# Source document:

Magical Highlands and Islands of Scotland’s West

By Rick Steves
The center of Oban is not a square or market, but its harbor. (photo: Dominic Bonuccelli)
Glencoe's valley has the quintessentially wild, stark beauty that make the Scottish Highlands so compelling. (photo: Gretchen Strauch)
The Unknown Highlander, a monument to the Jacobite Rising of 1745, surveys the shore of Loch Shiel. (photo: Dominic Bonuccelli)

Set your Scottish dreams in the Highlands, filled with more natural and historical mystique than people. Legends of Bonnie Prince Charlie drift among crumbling castles as pipers and kilts swirl around tourists, and the misty air is filled with magic and mystery.

The area northwest of Glasgow offers a fun and easy dip into the Highlands. A smart place to spend the night is in Oban, a low-key port town that's equal parts endearing and functional. What it lacks in must-see sights it makes up for in charm, with a winding promenade lined with gravel beaches, ice-cream stands, good eateries, and a famous whisky distillery. Wind, boats, gulls, and the promise of a wide-open Atlantic beyond give Oban a rugged charm.

# Dataset excerpts:
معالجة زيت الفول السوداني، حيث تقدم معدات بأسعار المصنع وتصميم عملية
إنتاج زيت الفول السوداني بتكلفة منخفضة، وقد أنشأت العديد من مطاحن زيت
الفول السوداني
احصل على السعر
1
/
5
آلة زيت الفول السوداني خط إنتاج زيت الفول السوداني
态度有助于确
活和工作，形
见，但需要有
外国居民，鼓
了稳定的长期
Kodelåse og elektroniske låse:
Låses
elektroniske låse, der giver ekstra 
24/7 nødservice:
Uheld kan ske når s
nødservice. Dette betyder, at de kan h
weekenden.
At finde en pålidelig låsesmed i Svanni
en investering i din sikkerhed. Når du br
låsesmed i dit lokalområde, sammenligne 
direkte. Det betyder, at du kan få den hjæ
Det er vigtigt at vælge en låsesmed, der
---
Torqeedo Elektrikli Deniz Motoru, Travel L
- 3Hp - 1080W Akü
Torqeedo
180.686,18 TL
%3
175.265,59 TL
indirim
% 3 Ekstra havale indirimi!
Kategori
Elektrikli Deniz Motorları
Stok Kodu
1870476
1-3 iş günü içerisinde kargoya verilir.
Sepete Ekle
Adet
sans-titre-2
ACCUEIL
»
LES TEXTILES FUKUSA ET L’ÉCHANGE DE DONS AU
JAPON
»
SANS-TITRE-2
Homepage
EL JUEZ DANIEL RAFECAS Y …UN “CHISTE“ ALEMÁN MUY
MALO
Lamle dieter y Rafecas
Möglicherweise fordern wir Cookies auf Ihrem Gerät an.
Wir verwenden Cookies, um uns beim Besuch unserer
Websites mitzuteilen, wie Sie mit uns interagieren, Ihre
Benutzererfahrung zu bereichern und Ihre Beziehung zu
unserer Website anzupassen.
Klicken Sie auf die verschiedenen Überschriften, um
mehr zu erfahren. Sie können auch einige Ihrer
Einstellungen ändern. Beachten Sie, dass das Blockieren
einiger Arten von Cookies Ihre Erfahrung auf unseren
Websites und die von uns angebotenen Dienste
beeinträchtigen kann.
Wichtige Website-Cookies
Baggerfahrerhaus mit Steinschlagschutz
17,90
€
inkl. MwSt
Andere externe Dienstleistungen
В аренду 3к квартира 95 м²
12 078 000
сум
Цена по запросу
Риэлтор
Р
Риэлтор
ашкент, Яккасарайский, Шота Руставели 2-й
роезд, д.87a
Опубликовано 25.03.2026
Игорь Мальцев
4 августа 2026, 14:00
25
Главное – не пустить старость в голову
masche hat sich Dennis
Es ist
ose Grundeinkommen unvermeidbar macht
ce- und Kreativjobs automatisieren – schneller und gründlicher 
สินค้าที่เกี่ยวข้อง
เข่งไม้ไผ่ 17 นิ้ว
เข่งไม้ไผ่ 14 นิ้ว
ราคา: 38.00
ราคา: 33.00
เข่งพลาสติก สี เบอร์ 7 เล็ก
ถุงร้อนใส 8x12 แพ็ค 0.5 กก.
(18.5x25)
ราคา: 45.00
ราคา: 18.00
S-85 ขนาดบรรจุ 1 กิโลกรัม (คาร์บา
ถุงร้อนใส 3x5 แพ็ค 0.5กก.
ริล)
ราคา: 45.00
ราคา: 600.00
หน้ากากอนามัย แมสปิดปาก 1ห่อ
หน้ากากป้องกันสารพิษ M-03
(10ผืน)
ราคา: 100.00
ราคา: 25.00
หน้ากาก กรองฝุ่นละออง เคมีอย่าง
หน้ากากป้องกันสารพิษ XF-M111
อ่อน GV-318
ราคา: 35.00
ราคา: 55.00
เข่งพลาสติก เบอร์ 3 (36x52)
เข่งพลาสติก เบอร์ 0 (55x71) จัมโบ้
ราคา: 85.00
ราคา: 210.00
...
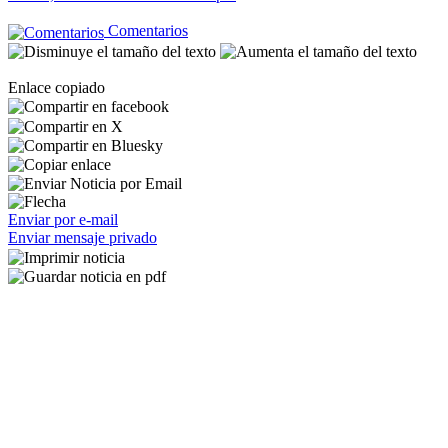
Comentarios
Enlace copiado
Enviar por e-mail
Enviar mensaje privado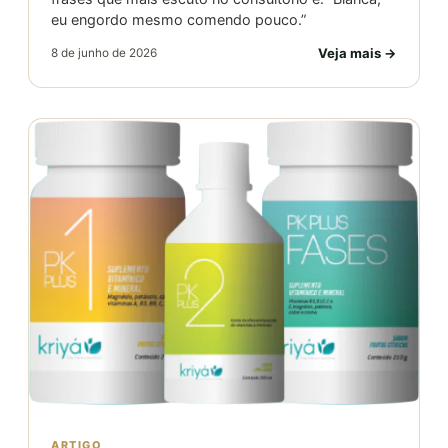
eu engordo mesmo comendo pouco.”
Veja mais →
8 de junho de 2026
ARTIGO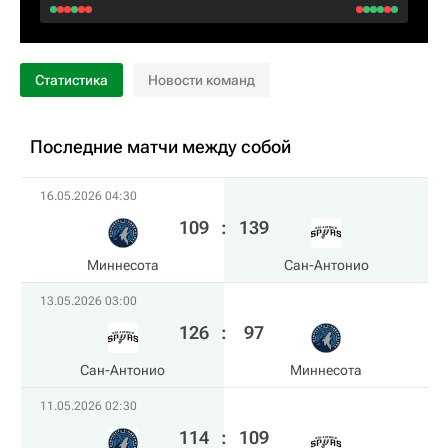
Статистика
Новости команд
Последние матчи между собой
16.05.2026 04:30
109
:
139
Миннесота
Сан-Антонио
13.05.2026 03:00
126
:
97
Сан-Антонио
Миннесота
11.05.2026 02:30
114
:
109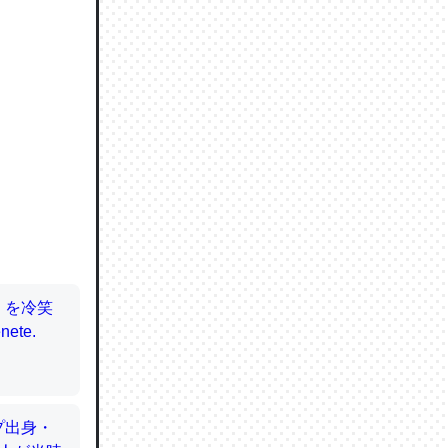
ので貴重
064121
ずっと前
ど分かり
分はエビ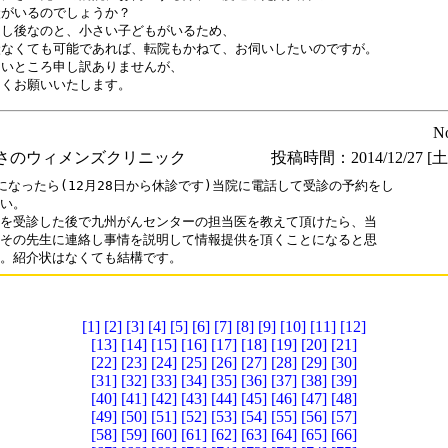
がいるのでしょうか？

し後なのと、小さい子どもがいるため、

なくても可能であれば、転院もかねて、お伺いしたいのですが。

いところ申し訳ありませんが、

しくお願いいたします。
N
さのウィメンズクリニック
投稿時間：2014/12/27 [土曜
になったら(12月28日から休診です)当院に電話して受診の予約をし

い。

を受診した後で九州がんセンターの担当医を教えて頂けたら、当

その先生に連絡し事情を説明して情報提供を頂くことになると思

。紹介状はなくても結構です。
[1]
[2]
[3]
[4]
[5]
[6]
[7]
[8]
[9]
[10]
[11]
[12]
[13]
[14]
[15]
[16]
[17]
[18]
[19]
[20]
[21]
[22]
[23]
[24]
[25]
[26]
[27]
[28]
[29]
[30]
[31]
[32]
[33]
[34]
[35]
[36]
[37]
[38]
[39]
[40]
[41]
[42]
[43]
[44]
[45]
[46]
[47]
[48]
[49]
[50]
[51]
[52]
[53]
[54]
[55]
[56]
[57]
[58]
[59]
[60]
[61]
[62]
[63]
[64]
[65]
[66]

# Exercise details:
In the travel piece on Scotland's western Highlands, what does the Unknown Highlander monument commemorate?

# Response area:
The Jacobite Rising of 1745.